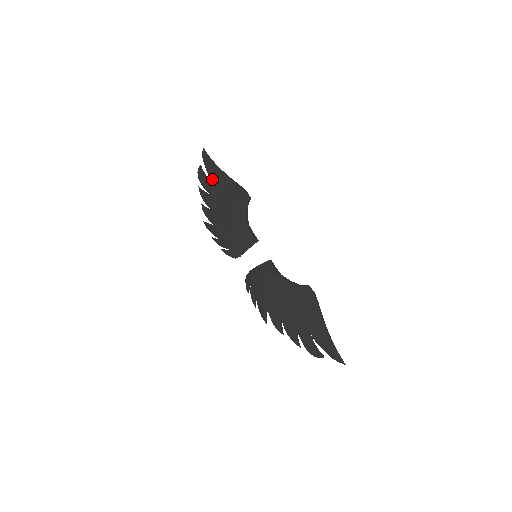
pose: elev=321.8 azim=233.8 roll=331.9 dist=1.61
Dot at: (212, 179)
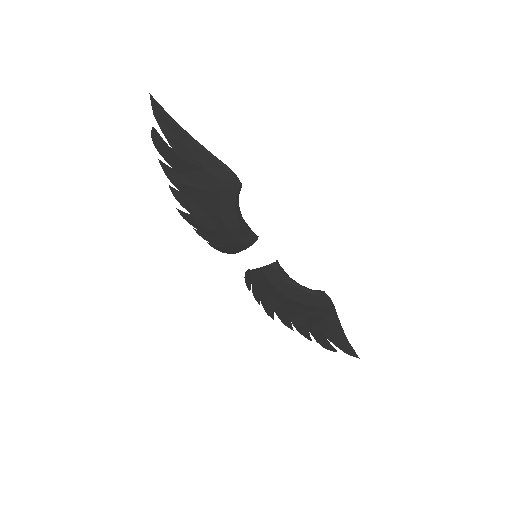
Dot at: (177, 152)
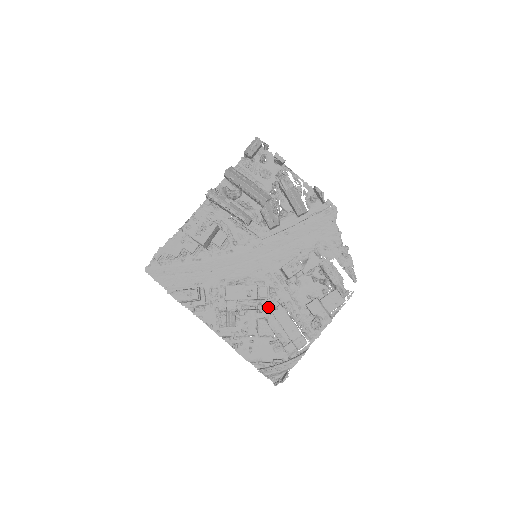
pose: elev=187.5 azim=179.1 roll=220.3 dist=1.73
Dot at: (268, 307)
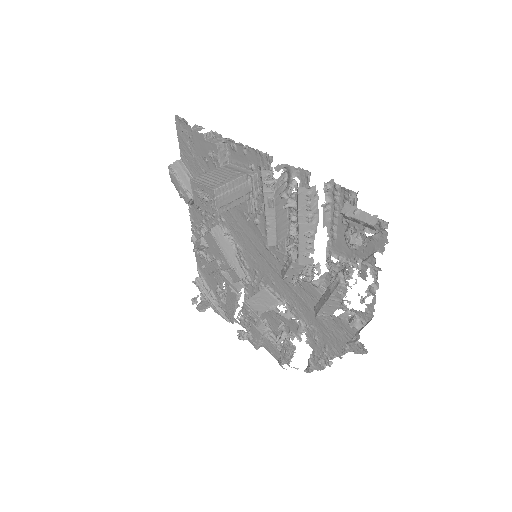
★ ★ ★ ★ ★ ★ ★
Please reproduce every line of text in the material above word for word, leaving out the pictures.

* The reply
pose: elev=321.8 azim=233.8 roll=331.9 dist=1.61
Dot at: (212, 179)
Dot at: (177, 152)
pose: elev=187.5 azim=179.1 roll=220.3 dist=1.73
Dot at: (268, 307)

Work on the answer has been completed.